What Makes Underdog Stand Out: The Quiet Power of Persistence
What's striking about Underdog is that it doesn't try to convince you Butler's dream is noble or even sensible. The film just shows you his life, and lets you make up your own mind. You see the financial strain, the doubt in his eyes, the way his family navigates his obsession. You see him working brutal hours to fund his passion, you see him age across the decade of filming, you see the gap between his imagination and the actual world — that's where the real drama lives, in that space between wanting something and being able to have it. Most documentaries about dreamers want to celebrate the dream. Underdog does something trickier: it honors the person without necessarily endorsing the pursuit. Doug Butler becomes a kind of modern Don Quixote, as the original plot summary suggests, tilting at windmills in the form of Alaskan wilderness and dog teams. The thing nobody mentions is how lonely this kind of commitment can be. You're watching a man choose something that isolates him, that costs him, that doesn't guarantee anything. That's not inspirational in the conventional sense — it's something more complicated and, honestly, more human.
How to Watch Underdog Online
Underdog is currently streaming on Prime Video, where you can watch it as part of your existing subscription. The film's 82-minute runtime makes it a manageable evening watch, though fair warning: it's not the kind of documentary that fills the time with rapid cuts and dramatic music. If you're looking for where to stream Underdog and want a one-stop resource for current availability across platforms, Movie OTT tracks streaming inventory in real time, so you can confirm it's still available on Prime before you settle in. The intimate, slow-burn nature of the film means it works best when you've got time to sit with it — not something to half-watch while scrolling your phone.

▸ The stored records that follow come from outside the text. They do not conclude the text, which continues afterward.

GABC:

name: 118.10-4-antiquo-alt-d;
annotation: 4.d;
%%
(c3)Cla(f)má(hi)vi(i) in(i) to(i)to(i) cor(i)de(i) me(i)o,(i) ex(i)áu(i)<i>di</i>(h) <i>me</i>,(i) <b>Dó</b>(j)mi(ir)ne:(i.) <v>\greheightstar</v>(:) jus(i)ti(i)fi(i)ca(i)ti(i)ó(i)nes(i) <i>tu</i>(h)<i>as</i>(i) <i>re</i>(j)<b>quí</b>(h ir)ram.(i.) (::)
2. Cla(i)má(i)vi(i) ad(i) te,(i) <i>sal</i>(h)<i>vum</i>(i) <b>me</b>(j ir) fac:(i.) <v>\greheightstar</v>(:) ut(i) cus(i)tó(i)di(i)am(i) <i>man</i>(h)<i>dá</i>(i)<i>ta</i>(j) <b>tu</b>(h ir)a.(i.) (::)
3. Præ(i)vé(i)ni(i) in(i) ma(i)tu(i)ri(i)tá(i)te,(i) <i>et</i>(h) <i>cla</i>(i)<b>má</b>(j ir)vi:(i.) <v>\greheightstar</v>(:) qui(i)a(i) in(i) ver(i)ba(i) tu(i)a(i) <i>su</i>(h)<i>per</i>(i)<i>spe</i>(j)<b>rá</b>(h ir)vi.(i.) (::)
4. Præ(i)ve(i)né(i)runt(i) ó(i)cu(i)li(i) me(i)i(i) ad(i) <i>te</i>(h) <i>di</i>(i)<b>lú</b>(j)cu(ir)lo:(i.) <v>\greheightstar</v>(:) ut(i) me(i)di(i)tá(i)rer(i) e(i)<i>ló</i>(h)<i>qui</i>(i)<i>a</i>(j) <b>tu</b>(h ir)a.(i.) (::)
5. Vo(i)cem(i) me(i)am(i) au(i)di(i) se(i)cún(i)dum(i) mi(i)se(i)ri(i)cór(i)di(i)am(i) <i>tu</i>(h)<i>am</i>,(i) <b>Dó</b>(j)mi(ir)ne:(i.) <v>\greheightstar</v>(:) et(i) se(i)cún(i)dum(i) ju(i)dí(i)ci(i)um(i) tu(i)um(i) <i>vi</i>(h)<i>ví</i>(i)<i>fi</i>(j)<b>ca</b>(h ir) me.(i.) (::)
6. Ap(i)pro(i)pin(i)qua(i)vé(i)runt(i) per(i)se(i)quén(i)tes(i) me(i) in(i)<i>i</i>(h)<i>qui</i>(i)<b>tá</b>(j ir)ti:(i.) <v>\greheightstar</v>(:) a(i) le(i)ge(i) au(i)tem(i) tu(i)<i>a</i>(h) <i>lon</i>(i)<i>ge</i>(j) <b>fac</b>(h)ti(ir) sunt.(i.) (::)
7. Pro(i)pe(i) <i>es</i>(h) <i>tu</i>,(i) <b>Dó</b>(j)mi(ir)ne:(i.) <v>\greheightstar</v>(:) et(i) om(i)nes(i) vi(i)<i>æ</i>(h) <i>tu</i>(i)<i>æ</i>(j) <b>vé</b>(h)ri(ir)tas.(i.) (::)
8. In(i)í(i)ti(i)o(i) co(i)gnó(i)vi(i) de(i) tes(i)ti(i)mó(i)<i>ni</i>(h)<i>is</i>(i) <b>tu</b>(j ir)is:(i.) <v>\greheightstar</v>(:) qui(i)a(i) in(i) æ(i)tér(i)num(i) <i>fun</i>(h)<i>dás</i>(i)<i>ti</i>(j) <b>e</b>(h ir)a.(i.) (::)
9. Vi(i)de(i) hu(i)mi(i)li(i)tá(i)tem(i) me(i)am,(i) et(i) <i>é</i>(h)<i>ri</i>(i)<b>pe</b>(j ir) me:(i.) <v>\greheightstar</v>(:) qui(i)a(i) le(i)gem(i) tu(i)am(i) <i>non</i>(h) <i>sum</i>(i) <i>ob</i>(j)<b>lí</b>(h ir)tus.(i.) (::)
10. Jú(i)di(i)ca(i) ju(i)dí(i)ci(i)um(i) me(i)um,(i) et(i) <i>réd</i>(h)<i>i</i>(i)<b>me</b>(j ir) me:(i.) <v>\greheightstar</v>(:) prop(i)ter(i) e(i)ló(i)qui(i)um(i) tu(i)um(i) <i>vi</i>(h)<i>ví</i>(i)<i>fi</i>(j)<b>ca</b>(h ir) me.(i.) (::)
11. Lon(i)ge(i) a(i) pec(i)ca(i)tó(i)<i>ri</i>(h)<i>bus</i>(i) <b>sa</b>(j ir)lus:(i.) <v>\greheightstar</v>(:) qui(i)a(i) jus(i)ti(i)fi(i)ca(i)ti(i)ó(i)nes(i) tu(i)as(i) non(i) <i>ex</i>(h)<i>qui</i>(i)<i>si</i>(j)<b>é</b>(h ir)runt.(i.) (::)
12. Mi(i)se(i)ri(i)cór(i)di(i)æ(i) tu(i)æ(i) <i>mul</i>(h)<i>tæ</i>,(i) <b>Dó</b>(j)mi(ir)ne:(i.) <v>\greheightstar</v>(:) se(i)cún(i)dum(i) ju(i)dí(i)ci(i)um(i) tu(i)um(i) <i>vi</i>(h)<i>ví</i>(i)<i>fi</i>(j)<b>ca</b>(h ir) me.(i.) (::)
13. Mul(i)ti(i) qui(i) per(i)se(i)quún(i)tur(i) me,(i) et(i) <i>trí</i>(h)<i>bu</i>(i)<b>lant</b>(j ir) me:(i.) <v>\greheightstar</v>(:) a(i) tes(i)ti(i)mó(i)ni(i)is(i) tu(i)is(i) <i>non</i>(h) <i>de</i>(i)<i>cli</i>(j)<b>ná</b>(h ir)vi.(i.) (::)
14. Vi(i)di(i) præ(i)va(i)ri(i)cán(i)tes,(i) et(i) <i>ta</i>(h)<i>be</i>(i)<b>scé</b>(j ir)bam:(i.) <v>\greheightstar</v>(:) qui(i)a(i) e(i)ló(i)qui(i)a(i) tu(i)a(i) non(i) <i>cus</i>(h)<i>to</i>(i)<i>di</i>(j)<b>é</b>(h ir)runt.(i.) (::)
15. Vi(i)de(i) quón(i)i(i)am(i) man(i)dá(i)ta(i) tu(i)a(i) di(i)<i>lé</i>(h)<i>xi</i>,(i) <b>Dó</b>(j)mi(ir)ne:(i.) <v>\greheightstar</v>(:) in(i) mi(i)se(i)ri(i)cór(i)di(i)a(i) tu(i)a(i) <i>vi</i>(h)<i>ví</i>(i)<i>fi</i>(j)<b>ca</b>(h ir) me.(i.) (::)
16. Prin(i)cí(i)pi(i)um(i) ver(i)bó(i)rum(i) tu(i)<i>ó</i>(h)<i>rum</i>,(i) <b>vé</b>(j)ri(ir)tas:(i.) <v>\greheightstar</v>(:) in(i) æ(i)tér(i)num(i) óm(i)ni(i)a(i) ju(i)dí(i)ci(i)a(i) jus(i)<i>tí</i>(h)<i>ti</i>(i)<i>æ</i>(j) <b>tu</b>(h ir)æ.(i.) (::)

Frequently asked questions
Q: Is Underdog based on a true story?
Yes. The film documents the real life of Doug Butler, a Vermont dairy farmer who actually pursued dog mushing in Alaska. Director Tommy Hyde filmed this documentary over the course of a decade, capturing Butler's genuine journey with no scripting or reenactments.
Q: Who directed Underdog?
Tommy Hyde directed Underdog. He spent ten years following Doug Butler's story, using cinéma vérité filmmaking techniques to create an intimate portrait without narration or interviews.
Q: What is the runtime of Underdog?
Underdog has a runtime of 82 minutes, making it a relatively compact documentary despite covering a decade of one man's life.
Q: Where can I watch Underdog?
Underdog is currently available to stream on Prime Video. Check the Where to Watch widget at the top of this page to confirm current availability on your preferred platform.
Q: What's the IMDb rating for Underdog?
Underdog has an IMDb rating of 4.5/10. The film is divisive — some viewers respond to its patient, unvarnished approach to documentary storytelling, while others find its slow pace challenging.
Final Thoughts on Underdog
Underdog isn't for everyone. It won't satisfy you if you're looking for a feel-good triumph narrative or a cautionary tale with a clear moral. What it offers instead is something rarer: sustained, unblinking attention to a real person trying to live differently. Doug Butler's story won't resolve neatly, and that's the point. Sometimes dreams don't pan out the way we imagine. Sometimes they do, but the cost is different than we expected. Hyde's decade-long commitment to this story — capturing Butler across seasons and years, watching him age and change — is itself a kind of love letter to persistence, even when persistence looks like failure. It's a film that trusts you to sit with ambiguity.